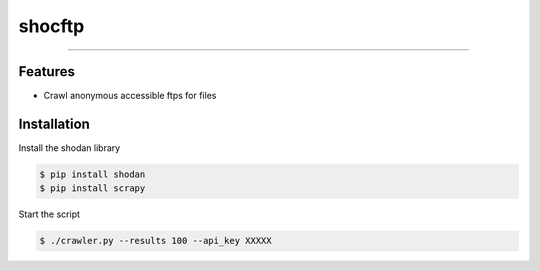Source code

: shocftp
========================================================

....

Features
--------

- Crawl anonymous accessible ftps for files

Installation
------------

Install the shodan library

.. code-block:: bash

    $ pip install shodan
    $ pip install scrapy

Start the script

.. code-block:: bash

    $ ./crawler.py --results 100 --api_key XXXXX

#####

Work request
Repeat each entry exactly as it appears; skip any picture.

Written answer
Source code

: shocftp
========================================================

....

Features
--------

- Crawl anonymous accessible ftps for files

Installation
------------

Install the shodan library

.. code-block:: bash

    $ pip install shodan
    $ pip install scrapy

Start the script

.. code-block:: bash

    $ ./crawler.py --results 100 --api_key XXXXX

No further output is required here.